Pourtant, il voulait aussi que je sois là. Pascal aimerait que je sois une peu comme Caroline; que je reste là. A l’attendre, sans voir personne d’autre. Qu’il puisse faire ce que bon lui semble, revenir, et me trouver là. Toujours à sa disposition.

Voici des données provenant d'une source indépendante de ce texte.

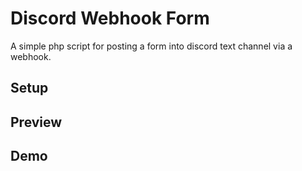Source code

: # Discord Webhook Form
A simple php script for posting a form into discord text channel via a webhook.

## Setup

## Preview

## Demo
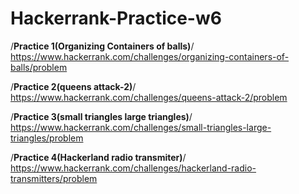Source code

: # Hackerrank-Practice-w6

/**Practice 1(Organizing Containers of balls)**/
https://www.hackerrank.com/challenges/organizing-containers-of-balls/problem

/**Practice 2(queens attack-2)**/
https://www.hackerrank.com/challenges/queens-attack-2/problem

/**Practice 3(small triangles large triangles)**/
https://www.hackerrank.com/challenges/small-triangles-large-triangles/problem

/**Practice 4(Hackerland radio transmiter)**/
https://www.hackerrank.com/challenges/hackerland-radio-transmitters/problem
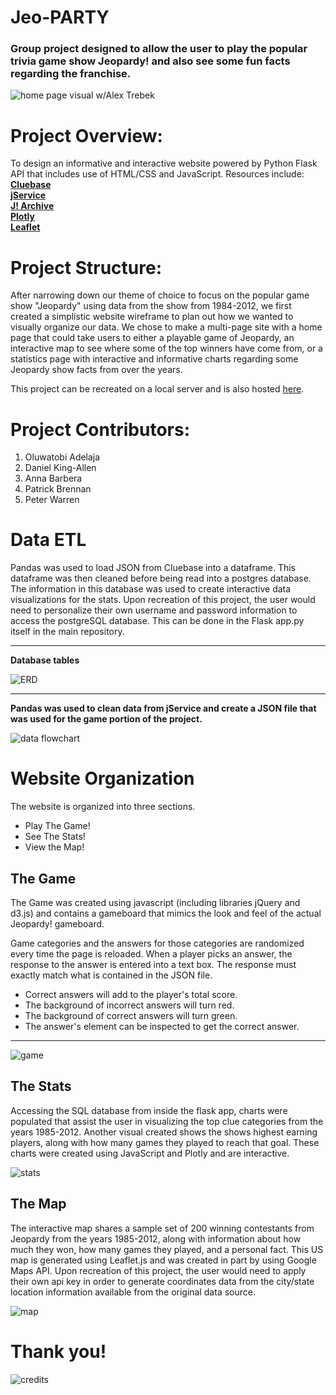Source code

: # Jeo-PARTY
<h3>Group project designed to allow the user to <b> play the popular trivia game show Jeopardy!</b> and also <b> see some fun facts</b> regarding the franchise.</h3>

![home page visual w/Alex Trebek](static/media/Screenshot%202023-01-13%20141616.jpg)

# Project Overview:
To design an informative and interactive website powered by Python Flask API that includes use of HTML/CSS and JavaScript.  Resources include:
<b><br>
[Cluebase](https://cluebase.readthedocs.io/en/latest/)<br>
[jService](http://jservice.io/)<br>
[J! Archive](https://j-archive.com/)<br>
[Plotly](https://plotly.com/javascript/)<br>
[Leaflet](https://leafletjs.com/)<br>
</b>

# Project Structure:
After narrowing down our theme of choice to focus on the popular game show "Jeopardy" using data from the show from 1984-2012, we first created a simplistic website wireframe to plan out how we wanted to visually organize our data.  We chose to make a multi-page site with a home page that could take users to either a playable game of Jeopardy, an interactive map to see where some of the top winners have come from, or a statistics page with interactive and informative charts regarding some Jeopardy show facts from over the years.

This project can be recreated on a local server and is also hosted [here](#).

# Project Contributors:
1. Oluwatobi Adelaja
2. Daniel King-Allen
3. Anna Barbera
4. Patrick Brennan
5. Peter Warren

# Data ETL
Pandas was used to load JSON from Cluebase into a dataframe. This dataframe was then cleaned before being read into a postgres database. The information in this database was used to create interactive data visualizations for the stats.  Upon recreation of this project, the user would need to personalize their own username and password information to access the postgreSQL database.  This can be done in the Flask app.py itself in the main repository.
<hr>
<b>Database tables</b>

![ERD](static/media/JeoParty_ERD_03.png)

<hr>
<b>Pandas was used to clean data from jService and create a JSON file that was used for the game portion of the project.</b>

![data flowchart](static/media/full_stack_vis.jpg)

# Website Organization
The website is organized into three sections.
 - Play The Game!
 - See The Stats!
 - View the Map!

## The Game
The Game was created using javascript (including libraries jQuery and d3.js) and contains a gameboard that mimics the look and feel of the actual Jeopardy! gameboard. 

Game categories and the answers for those categories are randomized every time the page is reloaded. When a player picks an answer, the response to the answer is entered into a text box. The response must exactly match what is contained in the JSON file. 

 - Correct answers will add to the player's total score.
 - The background of incorrect answers will turn red.
 - The background of correct answers will turn green.
 - The answer's element can be inspected to get the correct answer.
<hr>

 ![game](static/media/Screenshot_20230117_072316.png)

 ## The Stats
Accessing the SQL database from inside the flask app, charts were populated that assist the user in visualizing the top clue categories from the years 1985-2012.  Another visual created shows the shows highest earning players, along with how many games they played to reach that goal.  These charts were created using JavaScript and Plotly and are interactive.

![stats](static/media/Screenshot_20230117_072212.png)

 ## The Map
The interactive map shares a sample set of 200 winning contestants from Jeopardy from the years 1985-2012, along with information about how much they won, how many games they played, and a personal fact.  This US map is generated using Leaflet.js and was created in part by using Google Maps API.  Upon recreation of this project, the user would need to apply their own api key in order to generate coordinates data from the city/state location information available from the original data source. 

![map](static/media/Screenshot_20230117_072251.png)

# Thank you!
![credits](static/media/Credits.png)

Que je sois en train de l’attendre sagement!!!
Pascal dit qu’il m’aime plus que je ne l’imagine!!! Que ça ne lui plaît pas de me faire de la peine.

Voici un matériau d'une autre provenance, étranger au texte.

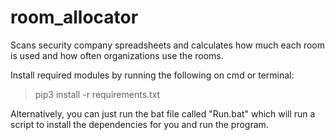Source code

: # room_allocator
Scans security company spreadsheets and calculates how much each room is used and how often organizations use the rooms.

Install required modules by running the following on cmd or terminal:
> pip3 install -r requirements.txt

Alternatively, you can just run the bat file called "Run.bat"
which will run a script to install the dependencies for you and run the program.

Seulement, il n’arrive pas à tout concilier dans sa tête, ni dans ses actions. Qu’il était un poil perdu. Furax aussi. Furax contre ses parents. Contre Jess, qui l’avait non seulement trahi déjà une fois, mais qui avait participer dans le complot de ses parents. Contre Thomas aussi. Et contre moi…
Qu’il me revoyait toujours dans les bras de Layne. Parce qu’il nous avait vu sur le canapé. Que je n’avais pas été une innocente participante. Il m’avait vu le caresser, l’embrasser. Et que malgré ses efforts pour se convaincre de me croire, quant je lui ai dis qu’il ne s’était rien passé. Il m’avait vu suivre Layne dans sa chambre. Et il savait que je n’étais pas du genre à l’attendre sagement pendant qu’il se cherche. Pour preuve, j’avais laissé Thomas me monter la tête. Et je l’avais laissé me consoler.
Woooh? Qu’est-ce que c’est que ça? Pourquoi ça tourne comme ça? On n’était pas là pour parler de moi!
Là, on s’est quand même pris la tête un peu et j’ai fini en larmes. J’ai dû lui rappeler ce qui s’était passé pour que j’en arrive là. Qu’il ne s’attendait tout de même pas à ce que je souffre toute seule dans mon coin, alors qu’il était beaucoup plus pressé d’aller en consoler une autre?
Bref, on ne savait plus de quoi on parlait. Ça finissait toujours comme ça; à se faire des reproches! On était fatigué…
Chiotte, on était crevé! Alors Pascal a suggéré qu’on essaie de dormir au moins une petite heure. Il était déjà passé 5h du matin. Je lui ai fait promettre de reprendre cette discussion une autre fois. Et aussi, j’ai voulu qu’il se rappelle ce que je lui avais dit plus tôt dans la soirée à propos de ce que j’avais ressenti à cause de son comportement.
Les choses s’étaient compliqués vers la fin. Il me semblait que tout avait été à contre-sens. Compliqué. Mais, j’étais aussi tellement crevée. Ma tête me faisait mal. Des mains de fer serraient mon crâne dans un étau. Et pourtant, malgré tout ce que Pascal m’avait raconté, je l’aimais quant même. Je voulais quand même être avec lui. C’est complètement barge.